AHURI’s latest figure is from the 2021 Census – 3.8 per cent – and it will have fallen further in the past two years as public and social housing starts have failed to keep pace with other housing growth. It’s a safe bet that our proportion of social housing dwellings has halved since 1991 and is still falling.
That 3.8 per cent figure in 2021 had Australia way down the list of advanced countries providing shelter.
To be back to 7 per cent would mean having, roughly, 360,000 more public and social dwellings than we do now.
Pull that many households out of the private rental market, guess what? Rents fall, housing becomes less attractive as an investment, owner-occupiers have less competition from investors at auctions, housing prices stabilise.
The need and the scale necessary to make a difference compares with the federal government’s housing policy centrepiece, the Housing Australia Future Fund fig leaf.
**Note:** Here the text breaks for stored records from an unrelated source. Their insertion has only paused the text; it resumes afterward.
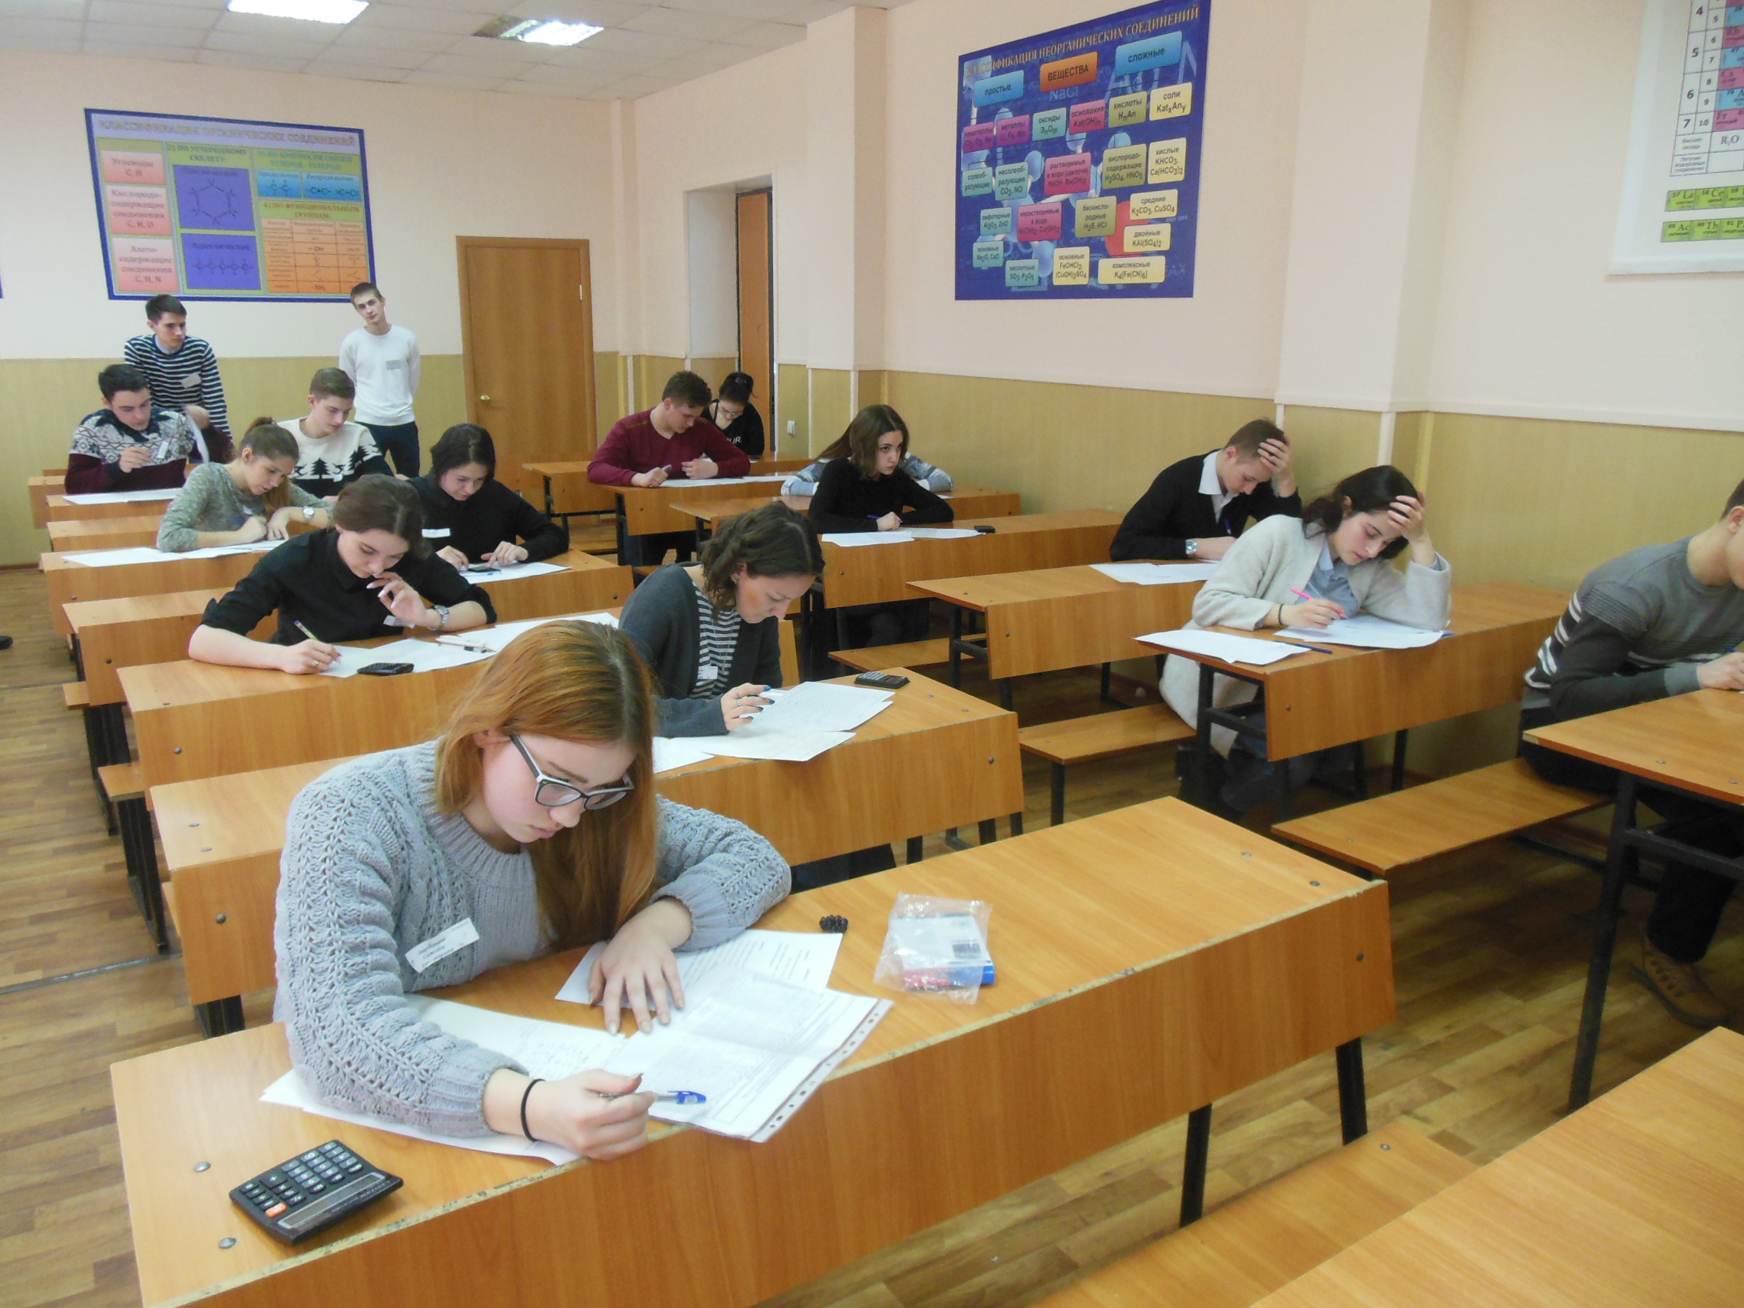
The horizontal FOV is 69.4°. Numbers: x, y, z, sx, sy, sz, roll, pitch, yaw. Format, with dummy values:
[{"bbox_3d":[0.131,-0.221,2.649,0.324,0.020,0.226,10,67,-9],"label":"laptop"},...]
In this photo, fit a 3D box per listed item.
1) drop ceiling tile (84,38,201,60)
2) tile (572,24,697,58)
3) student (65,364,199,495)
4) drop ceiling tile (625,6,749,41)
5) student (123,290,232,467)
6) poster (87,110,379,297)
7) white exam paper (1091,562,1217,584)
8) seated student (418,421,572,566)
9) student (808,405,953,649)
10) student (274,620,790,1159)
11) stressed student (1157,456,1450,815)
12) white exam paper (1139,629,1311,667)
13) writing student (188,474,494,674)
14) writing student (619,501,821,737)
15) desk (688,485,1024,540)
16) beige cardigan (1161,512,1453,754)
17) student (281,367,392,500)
[{"bbox_3d":[-4.423,-3.647,7.608,0.600,0.018,0.490,-8,17,-31],"label":"drop ceiling tile"},{"bbox_3d":[-1.315,-3.481,7.223,0.600,0.020,0.600,-8,17,-30],"label":"tile"},{"bbox_3d":[-3.345,-0.657,5.769,0.560,1.310,0.700,-10,18,-35],"label":"student"},{"bbox_3d":[-1.000,-3.383,6.762,0.600,0.018,0.600,-8,17,-31],"label":"drop ceiling tile"},{"bbox_3d":[-3.541,-1.017,6.531,0.500,1.637,0.400,-13,20,-42],"label":"student"},{"bbox_3d":[-4.068,-2.843,8.109,1.570,1.110,0.020,-8,17,-30],"label":"poster"},{"bbox_3d":[0.974,-0.264,4.093,0.440,0.005,0.320,-2,15,-11],"label":"white exam paper"},{"bbox_3d":[-1.345,-0.205,4.417,0.550,1.195,0.700,-8,17,-31],"label":"seated student"},{"bbox_3d":[-0.027,-0.382,5.076,0.630,1.225,0.700,-8,17,-31],"label":"student"},{"bbox_3d":[-0.379,0.522,1.586,0.630,1.180,0.780,-12,19,-40],"label":"student"},{"bbox_3d":[1.129,0.064,3.446,0.620,1.180,0.740,-6,16,-26],"label":"stressed student"},{"bbox_3d":[0.884,-0.023,3.151,0.235,0.006,0.315,-12,20,-40],"label":"white exam paper"},{"bbox_3d":[-1.355,0.118,3.257,0.670,1.165,0.740,-8,17,-31],"label":"writing student"},{"bbox_3d":[-0.365,0.239,2.850,0.520,1.160,0.700,-13,20,-42],"label":"writing student"},{"bbox_3d":[-0.068,-0.282,5.381,1.510,0.750,0.410,-9,17,-32],"label":"desk"},{"bbox_3d":[1.130,-0.046,3.464,0.680,0.670,0.560,-5,16,-20],"label":"beige cardigan"},{"bbox_3d":[-2.351,-0.584,5.544,0.550,1.317,0.680,-8,17,-31],"label":"student"}]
It is promising to subsidise 30,000 community housing units over the next five years – and that’s all. An average of just 6000 a year for five years and then the promised $500 million a year from the fund just becomes an ongoing subsidy of those same units.
The extra and immediate $2 billion for public housing that the Greens leveraged out of Labor is going to provide about 4000 dwellings.
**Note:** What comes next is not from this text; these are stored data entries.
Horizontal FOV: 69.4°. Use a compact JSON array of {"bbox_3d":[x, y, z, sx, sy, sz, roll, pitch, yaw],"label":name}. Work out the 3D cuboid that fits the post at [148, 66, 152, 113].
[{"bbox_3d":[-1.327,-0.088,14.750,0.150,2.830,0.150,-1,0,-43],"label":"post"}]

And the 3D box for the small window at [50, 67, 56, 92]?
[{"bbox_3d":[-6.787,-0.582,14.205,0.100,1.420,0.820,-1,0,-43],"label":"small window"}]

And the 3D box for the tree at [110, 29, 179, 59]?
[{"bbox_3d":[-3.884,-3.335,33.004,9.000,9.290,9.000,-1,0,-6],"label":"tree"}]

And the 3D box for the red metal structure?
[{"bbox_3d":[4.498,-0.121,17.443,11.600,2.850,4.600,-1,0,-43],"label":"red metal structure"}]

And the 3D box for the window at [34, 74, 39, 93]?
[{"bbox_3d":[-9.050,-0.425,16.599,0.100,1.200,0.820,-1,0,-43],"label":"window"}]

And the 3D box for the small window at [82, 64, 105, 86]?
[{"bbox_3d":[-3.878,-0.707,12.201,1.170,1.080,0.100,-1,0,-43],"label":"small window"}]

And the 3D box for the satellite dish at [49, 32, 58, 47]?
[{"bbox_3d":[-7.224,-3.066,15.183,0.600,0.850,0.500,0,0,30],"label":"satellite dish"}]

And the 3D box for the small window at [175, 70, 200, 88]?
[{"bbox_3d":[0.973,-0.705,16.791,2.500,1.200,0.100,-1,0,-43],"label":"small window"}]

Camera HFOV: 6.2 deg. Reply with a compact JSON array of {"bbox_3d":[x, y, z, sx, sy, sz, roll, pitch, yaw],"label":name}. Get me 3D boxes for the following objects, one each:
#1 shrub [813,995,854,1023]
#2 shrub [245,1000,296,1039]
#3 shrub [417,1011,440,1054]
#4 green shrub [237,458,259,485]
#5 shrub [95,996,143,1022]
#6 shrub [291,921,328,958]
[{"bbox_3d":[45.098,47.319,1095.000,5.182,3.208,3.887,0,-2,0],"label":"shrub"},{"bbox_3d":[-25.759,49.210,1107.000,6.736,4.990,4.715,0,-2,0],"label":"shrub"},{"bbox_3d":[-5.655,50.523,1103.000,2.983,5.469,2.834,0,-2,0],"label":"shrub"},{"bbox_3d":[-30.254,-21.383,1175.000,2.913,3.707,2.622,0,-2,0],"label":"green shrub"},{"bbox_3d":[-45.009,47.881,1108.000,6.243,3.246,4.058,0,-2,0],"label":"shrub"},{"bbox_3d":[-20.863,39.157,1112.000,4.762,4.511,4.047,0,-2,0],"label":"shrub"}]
It might sound like a lot of money, but it’s actually still peanuts, it’s still not making a dint in the problem given population growth.
Professor Pawson counted a 3.2 per cent increase in social housing in the 2012-2022 decade while our population grew by 14.3 per cent. Yes, government policy failed to keep pace with government responsibility during the Lost Decade.
And it continues. The latest dwelling building approvals (October) counted just 164 public housing approvals out of a total of 14,223 – a miserable 1.15 per cent.
Don’t look too hard at what politicians say, look at what they get done.
Every government that has tried to look like it was doing something by giving money under one scheme or another to private buyers has contributed to making the problem worse, instead of trying to solve it.
The scale of direct government investment required to be serious is about the difference between a fleet of reliable non-nuclear-powered submarines and the cost of our AUKUS nuclear fleet. We can be bothered to spend on stationing subs in the South China Sea but not fixing our biggest domestic problem.
In 2021, Tone Wheeler, adjunct professor at UNSW and Australian Architecture Association president, published a short history of our public housing disaster. He wrote that the public housing share of dwelling completions fell from an average of 16 per cent from 1945 to 1972, to nine per cent over the 1980s, to five per cent in the 1990s, to almost none this century.
“Our obsession with providing houses for ownership has blinded governments to the need for social housing for the poorest 20 per cent, but at the same time they have failed in their mission to provide home ownership. Lose-lose,” Professor Wheeler wrote.
“Australia has not had a coherent housing policy, ever. The likelihood of a conservative government developing one is about equal to teaching a kangaroo to do the macarena.
“But we cannot despair. We need to plan big for the day when we have a government in Canberra that has a social agenda as well as an economic one – one that includes social housing.”
We’re still waiting.
And as for blaming Bob Menzies, no, the figures above don’t support it. The founder of the Liberal Party did indeed champion “little capitalists” owning their own homes, preferring that to Labor policy of prioritising public housing rentals, but that astute political aim still came with increased public housing.
And every government since has pretended otherwise.